C++ is all about performance achieved through detailed programming and carefully
aggressive compilation.
The standard C++20 introduced
Ranges
which were proposed by Niebler, et al.
[3].
The idea is simple, instead of passing a begin and end iterator to an algorithm,
pass a single object
including
both.
The object adopts the mathematical notation of interval: [begin,end).
Niebler, et al. also proposed how ranges can be generated with
range adaptors
.
There is no doubt that the increasing adoption of functional programming by
mainstream computing has left its mark in C++.
Range adaptors are lazy and borrow names from well-known functions like take,
filter, zip and so on, present in any functional programming language.
Later Revzin [2] found that given auto a = views::iota(0) | views::reverse;
the call a.begin(); would not terminate.
To address this issue, Müller [1] proposes to introduce the C++ concept
of
infinite range
.
Concepts were included formally in C++20 as well.
A concept is a predicate over a template's parameters that is evaluated at compile-time,
so an
infinite range
concept implies testing for infiniteness at compile-time.
I would like to dig a bit deeper into the range concept, Revzin's example and Müller's proposal. I will start with the iterator and range concept, then a few observations about Revzin's example and similar examples pointed by Müller, some simple but cumbersome compile-time solutions and examples that may not be possible to be detected at compile-time, I will also show a 'counter-intuitive' example that should not work but does . Finally I will conclude with a notion of infiniteness that is based on the level of amnesia of a range generator.
Ranges are easier to understand if we consider two different
universes
.
One is a numerable and totally ordered universe of indices (pointers, iterators, tags, etc.)
and the other a
universe
of data.

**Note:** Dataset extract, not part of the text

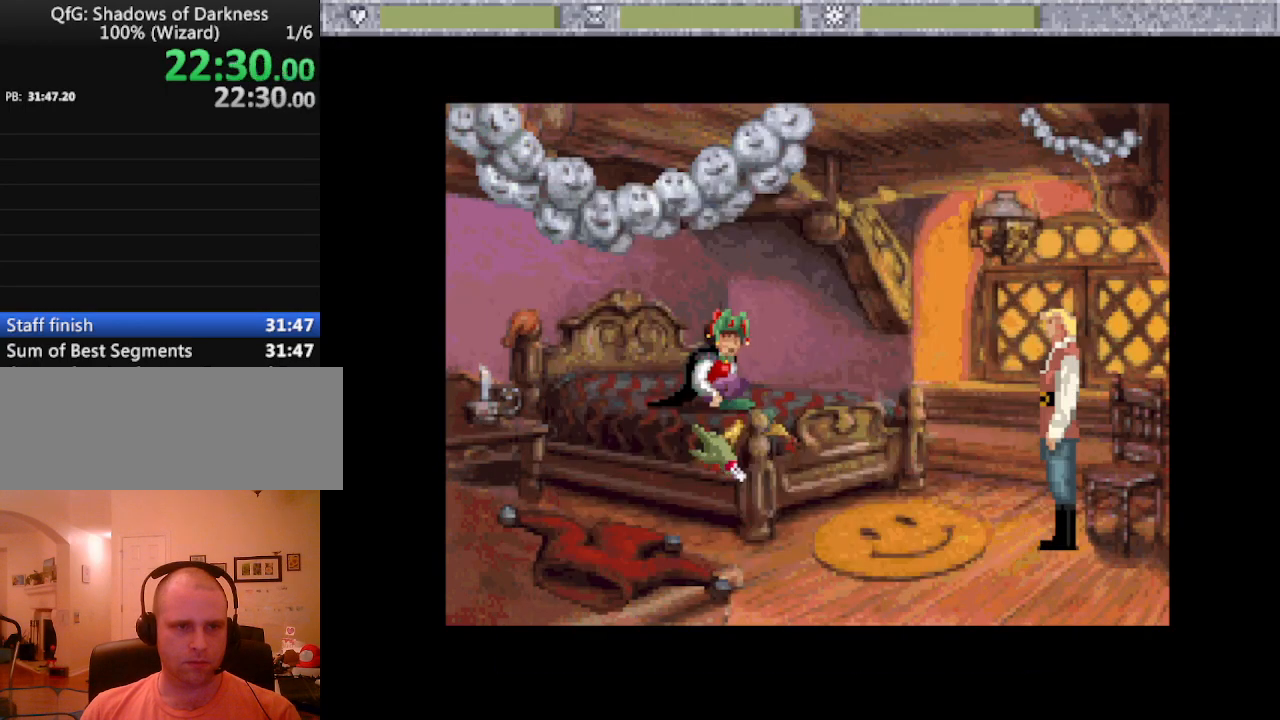
{"keys": [], "events": [[117, "escape", "up"]]}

We can depict both as:
The operation * is used to travel from the Iterators universe into the Data
universe, in other words, return the data the iterator points to.
Since iterators are numerable we can talk about the successor of an iterator and
because they are totally ordered, we can ask questions like: is iterator a before
iterator b?
A range is then only a continuous subset of the indices universe.
The following image depicts the induced range ([begin,end)) of a typical pair of iterators
used in algorithms.
One marks the start of the data (begin) and the other marks
the first iterator pointing to data NOT to be considered
(end).
In other words end is the least upper bound of the set of iterators of interest.
The standard C++20 defines a valid range as:
A sentinel s is called reachable from an iterator i if and only if there is a
finite sequence of applications of the expression ++i that makes i == s.
If s is reachable from i, [i, s) denotes a valid range.
[4]
This definition is equivalent to the procedural definition: a range is
valid
iff
exists k >= 0 such that the following program terminates:
i = begin(); while(k > 0){ i++; k--; } while(i != end());
There is a small caveat when begin and end are equal ([begin,begin))
on the one hand, the range includes begin, on the other hand it does not!
This is why in my procedural definition k is allowed to be 0 but checked for
positiveness during the while loop.
Ranges are modeled after iterators and iterators are modeled by the Iterators
universe, then it makes sense ranges like [a,b) where b < a are invalid.
In the idealized Iterators universe, if b < a the equation b = a + k where
k is a natural number, does not have a solution.
In my procedural definition, if we assume we have as much memory as we need
(i.e. infinite memory) then for any k >= 0, the program
i = a; while(k > 0){ i++; k--; } while(i != b); will not terminate when
b < a.
I have mixed no-termination on purpose to emphasize that no termination is not
unique to infinite ranges.
Of course we must remember that if we adopt ranges, we are only obliged
to handle
valid
ranges, if we are given an invalid range, we are free to
have undefined behavior.
But an infinite range, one in which end is really so far to the right of begin
makes complete sense because it allows to model streams and infinite processes.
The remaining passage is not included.